La obediencia y el callejón sin salida

Los conjurados



Ricardo Sigala

En nuestro país uno de los valores supremos es la obediencia. Nos enseñan que el respeto a los padres, al sacerdote, al gobernante, al patrón, al profesor, no como una asimilición de una relación jerarquica convenida o como una identidad que nos define y al mismo construimos, sino como una subordinación dogmática, como un determinismo y una renuncia a las iniciativas personales. El buen hijo es el que asume que sus padres tienen razón sobre cualquier cosa (y siempre la tendrán aunque las evidencias digan lo contrario), porque es esa una de las supremas formas de manifestar el amor y el respeto, no importa si arrastramos prejuicios y vicios atávicos o ancestrales, los padres nunca se equivocan. Algo similar ocurre con nuestras relaciones con el Estado, con la Iglesia o demás instituciones.
            Ni los mandamientos religiosos ni la constitución hablan de obediencia, por el contrario, hablan de respetar, hacer cumplir, honrar, acatar, pero nunca de obedecer. Esto porque a diferencia de lo que solemos pensar en nuestro medio, obedecer no es un concepto positivo, ni un valor. La primera acepción que aparaece en el Diccionario de la Real Academia de la Lengua dice: “Cumplir la voluntad de quien manda”, obedecer nulifica pues la voluntad del individuo que actua, su actuar se difumina en la voluntad ajena. De hecho, la palabra tiene su origen etimológico en el término adolecere, cuyo significado implica una carencia: “tener o padecer algún defecto físico, o enfermedad”. Sólo obedece quien no está en plenitud de sus facultades o bien de sus derechos. Quizás de ahí nos vienen las expresiones tan carcaterísticas de la identidad lingüística del mexicano: el “mande” y el “a sus órdenes”, que cargan con atavismos tan peligrosos.

            La obediencia no es, pues, una práctica educativa, ni un valor cívico, ni siquiera ético. Pienso en que en nuestro país una de las manifestaciones más claras de la obediencia es la burocaracia, esa serie de prácticas irracionales que obstaculizan la eficiencia, que ofenden a la inteligencia y la dignidad de los usuarios de los servicios del estado.
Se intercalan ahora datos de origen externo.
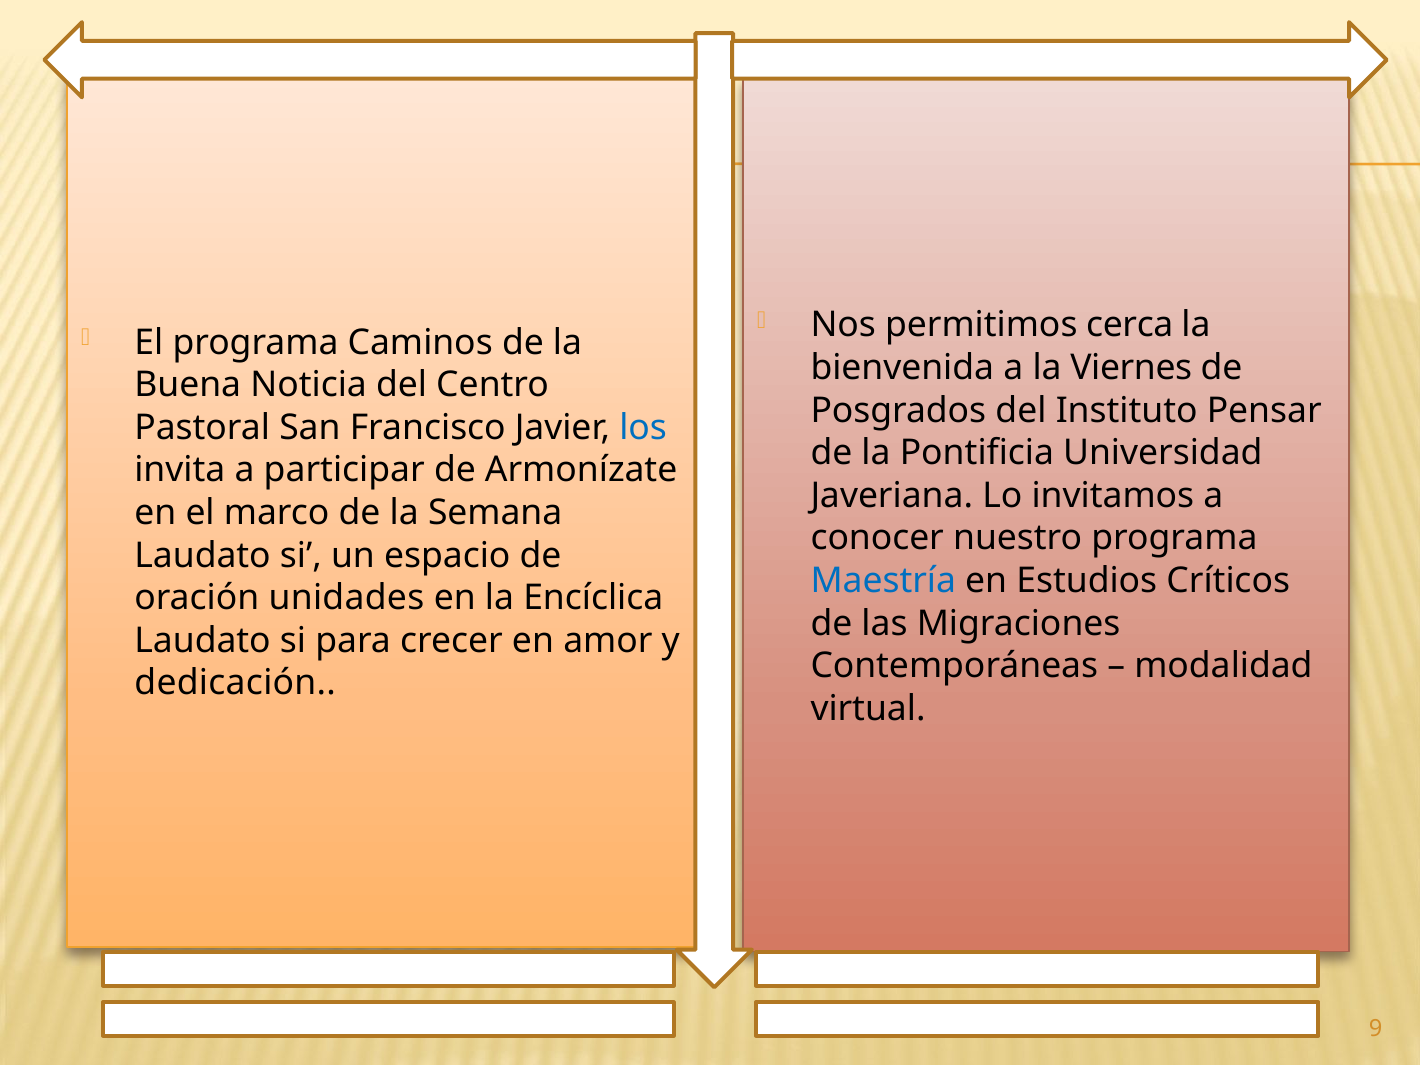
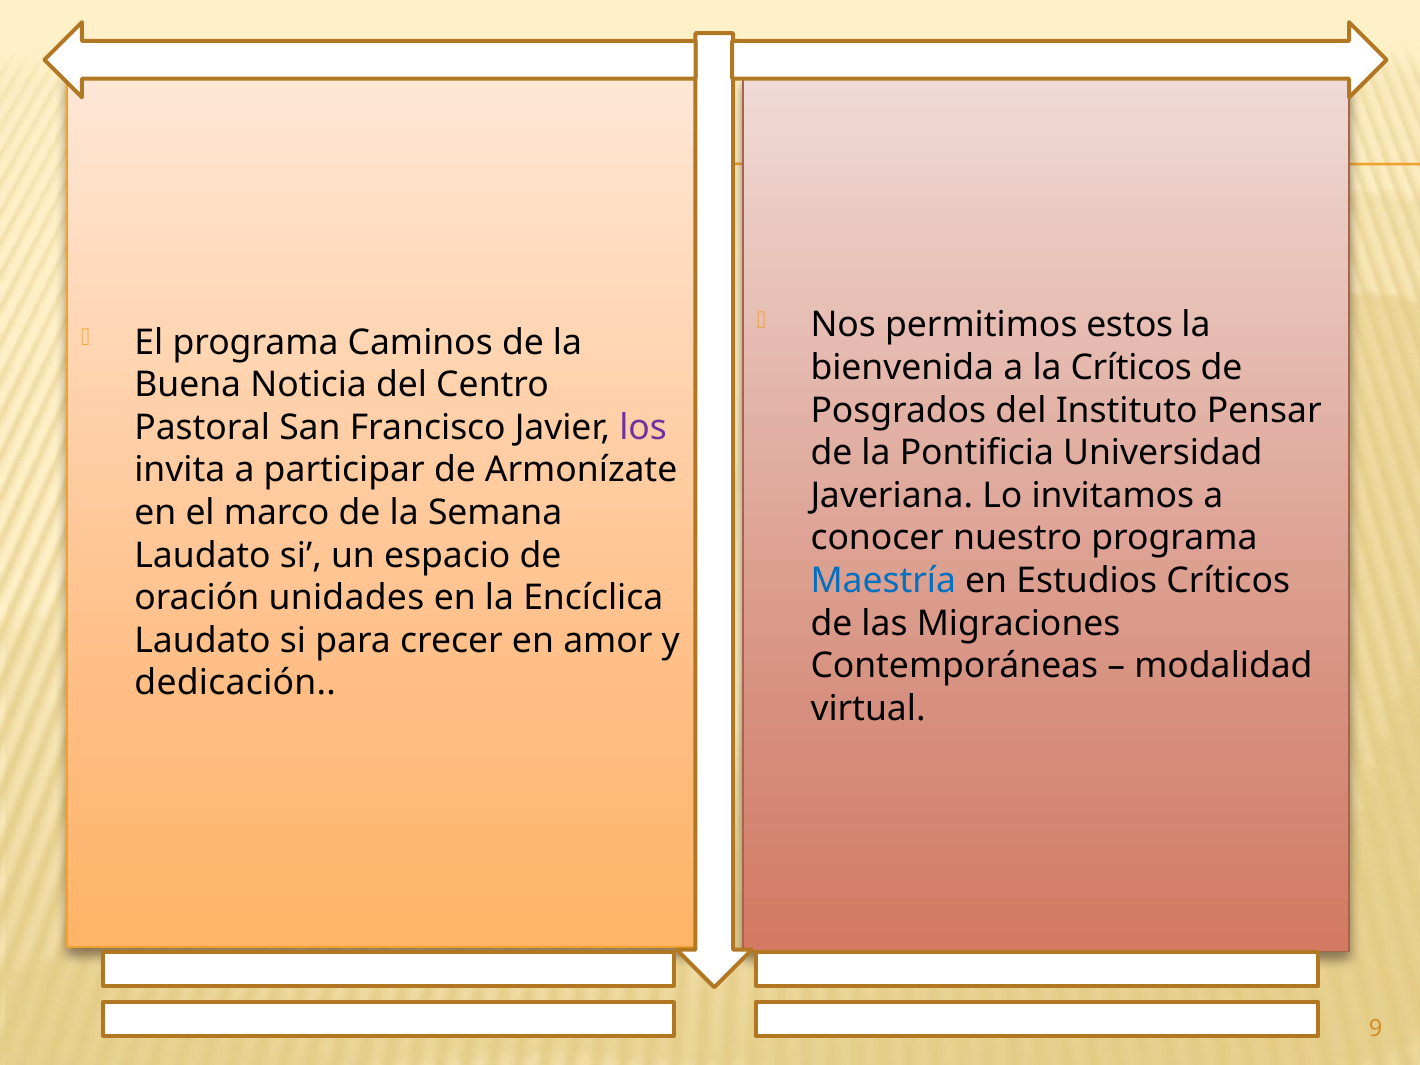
cerca: cerca -> estos
la Viernes: Viernes -> Críticos
los colour: blue -> purple
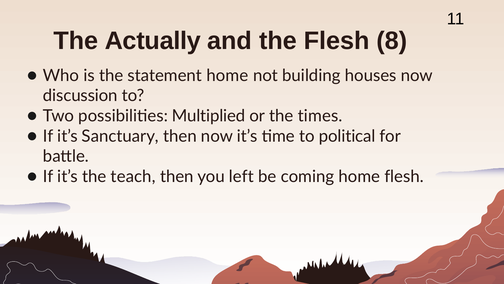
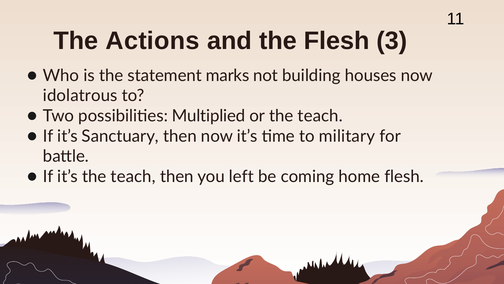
Actually: Actually -> Actions
8: 8 -> 3
statement home: home -> marks
discussion: discussion -> idolatrous
or the times: times -> teach
political: political -> military
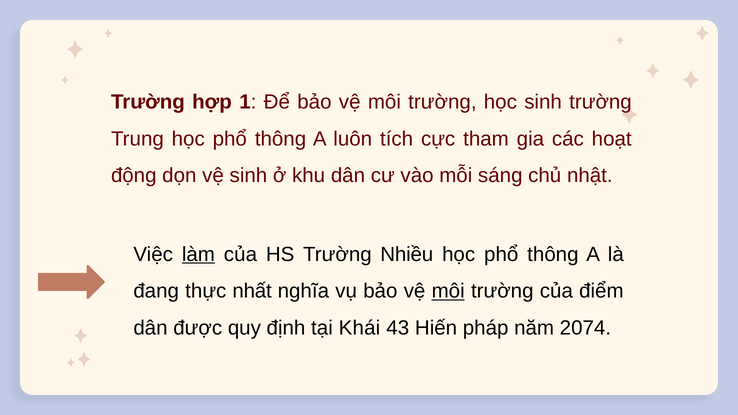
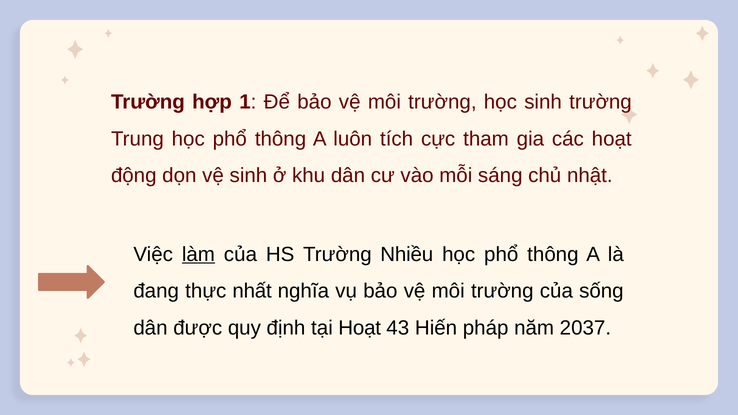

No acatamos, ni honramos la burocracia, no la hacemos cumplir, lo que hacemos es obedecerla, porque un superior lo ha designado, por más ilógica, irracional e inocmpetente que esta sea.

Ante esta lógica de la obediencia, que hemos practicado desde el mundo indígena hasta la dictadura de la clase política que nos hoy nos domina, los mexicanos corremos el riesgo de que la corrupción generalizada, normalizada y casi institucionalizada se convierta en un acto de obediencia, cuántas personas confiezan un acto de corrupción porque no tenían alternativa, porque era la única forma de conseguir el permiso o de aspirar a la “justicia”. Obedecemos tanto a la corrucpión, que vemos de manera natural los asesinatos sistemáticos, los desfalcos, la impunidad, los fraudes electorales, el espionaje y la intimidación a los ciudadanos críticos, su desaparición incluso.

            No es extraño que la etimología de la palabra también remita a la idea de escuchar desde la enferemdad, de la carencia. Nos hemos convertido en una sociedad enferma. Y es aquí cuando la expresión “desobediencia civil” cobra su verdadero significado, pues en esta lógica, desobedecer significa corregir, construir, enmendar, hacer valer la constitución, honrar nuestra historia, dignificar nuestra condicion de seres humanos. Esta desobediencia construtiva, seguro sería una respuesta terapeutica a la enfermedad que nos está llevando a un callejón sin salida.